Is the Minister aware that Dow Chemicals itself is a named respondent in public interest litigation in the Madhya Pradesh high court, seeking remediation of the abandoned Union Carbide factory site? Is he aware that Dow is a named respondent in a forthcoming curative petition in India’s supreme court that aims to address the inadequacies of the 1989 civil settlement made by Union Carbide of $470 million—a figure that equates to approximately $600 per victim? Compare that with what happened in the Gulf of Mexico and the payout that the American Government demanded of BP. By some ironic coincidence, the hearings on the petition were granted on 28 February 2011—the same day the sponsorship contract closed—by a five-judge bench that included India’s chief justice.
Union Carbide is also subject to a civil action in the southern district court of New York. The action relates to the ongoing contamination in Bhopal through chemical dumping by the company in and around the factory. Significantly, the US court accepts that that is a distinct case from the 1984 disaster and that it has not been dealt with under any pre-existing settlement. In New York, Dow’s wholly owned subsidiary UCC has pleaded that only Indian courts can order it to remediate the site; but in India, both Dow and UCC have pleaded that the Indian courts have no jurisdiction over them.
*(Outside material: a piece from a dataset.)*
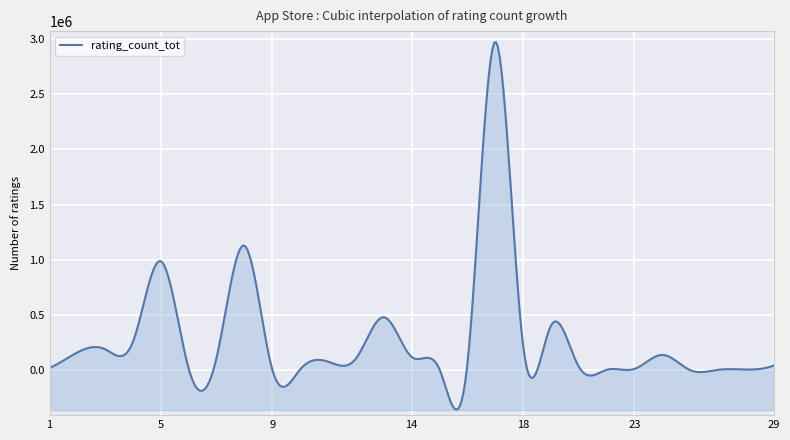

Reading right to left, extract all data points from this chart.

29=42316	28=5795	27=3241	25=8	24=137951	23=11447	22=2929	21=31456	20=402925	18=223885	17=2974676	16=56194	15=6340	14=119773	13=479440	12=105776	11=76720	10=7885	9=1117	8=1126879	7=119487	6=8253	5=985920	4=262241	3=188583	2=161065	1=21292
Dow has consistently claimed to the Indian authorities that Dow and UCC are independent entities and that on those grounds Dow should be held immune from prosecution in relation to the Bhopal disaster. Documents made public in The Independent by Nina Lakhani two weeks ago, however, have revealed that Dow Chemicals secretly traded through a network of intermediaries to avoid a legal ban imposed after the Bhopal tragedy on the sale of UCC products in India. The documents prove that, far from being a separate company, Dow Chemicals controlled and manipulated its wholly owned subsidiary, setting prices and setting up supply chains to secure profits for Union Carbide products that in India were illegal. As Tim Edwards from the Bhopal Medical Appeal said,
“these documents...show Dow shielding UCC and obstructing justice. If however Dow is also misrepresenting its relationship with UCC, then it is obstructing justice and shielding itself from trial. Either way, LOCOG’s insistence that Dow is a fit sponsor for Britain’s Olympics appears perverse.”
In a letter addressed to IOC President Jacques Rogge, a copy of which was sent to Lord Coe, V. K. Malhotra, the acting president of Indian Olympic Association, stressed that there were active court cases against Dow. He said:
“A false campaign has been launched by the Dow Chemicals saying that the matter has been settled. It is not correct. The case is still pending in the court and no final compensation has been made.”
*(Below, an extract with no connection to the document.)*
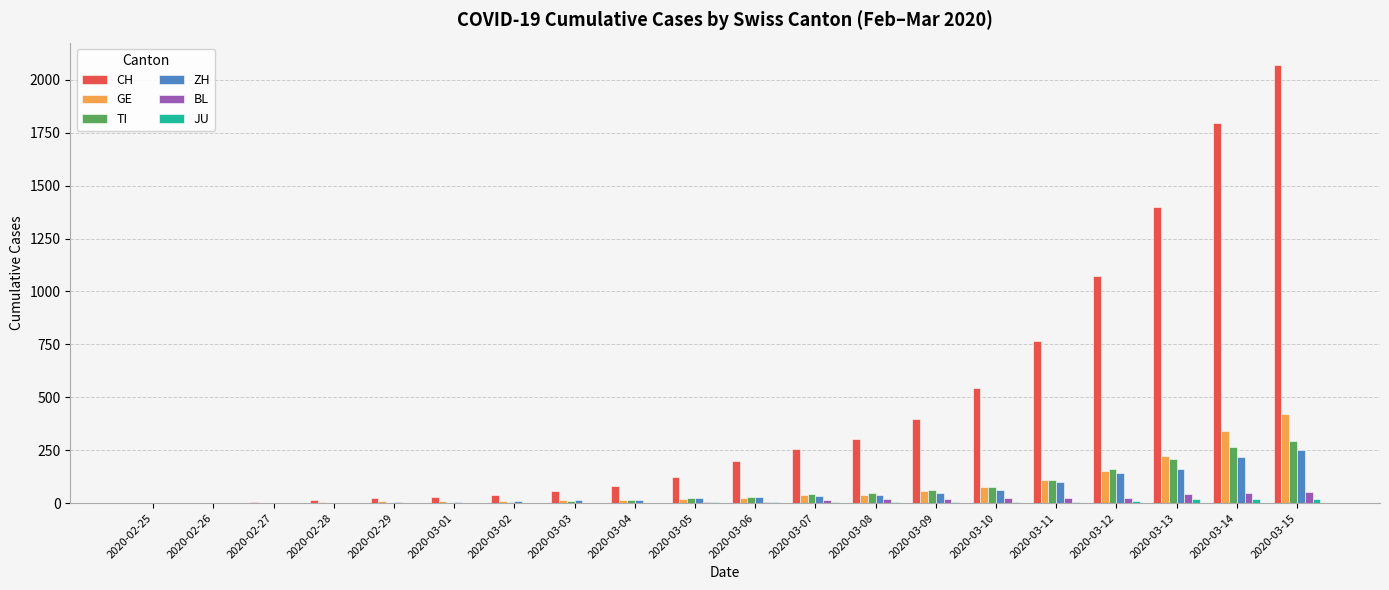

How many categories are shown in the chart?

20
Why have LOCOG and the Government chosen to believe Dow Chemicals over the acting president of the Indian Olympic Association?
Let me repeat the words of LOCOG’s sustainability code:
“This means we want to do business with responsible suppliers and licensees; companies who treat their staff and sub-contractors well, who understand the nature of the products and materials they are supplying, and who recognise their responsibility to protect the environment and foster good relations with their local communities.”
When LOCOG awarded the sponsorship contract to Dow, was it aware of the pending criminal charges for culpable homicide against Dow’s fully owned subsidiary UCC in the Bhopal criminal court? Was LOCOG aware that Dow’s fully owned subsidiary, UCC, was declared by that court as an absconder from justice as long ago as 1992, and that the company remains an absconder from justice to this day?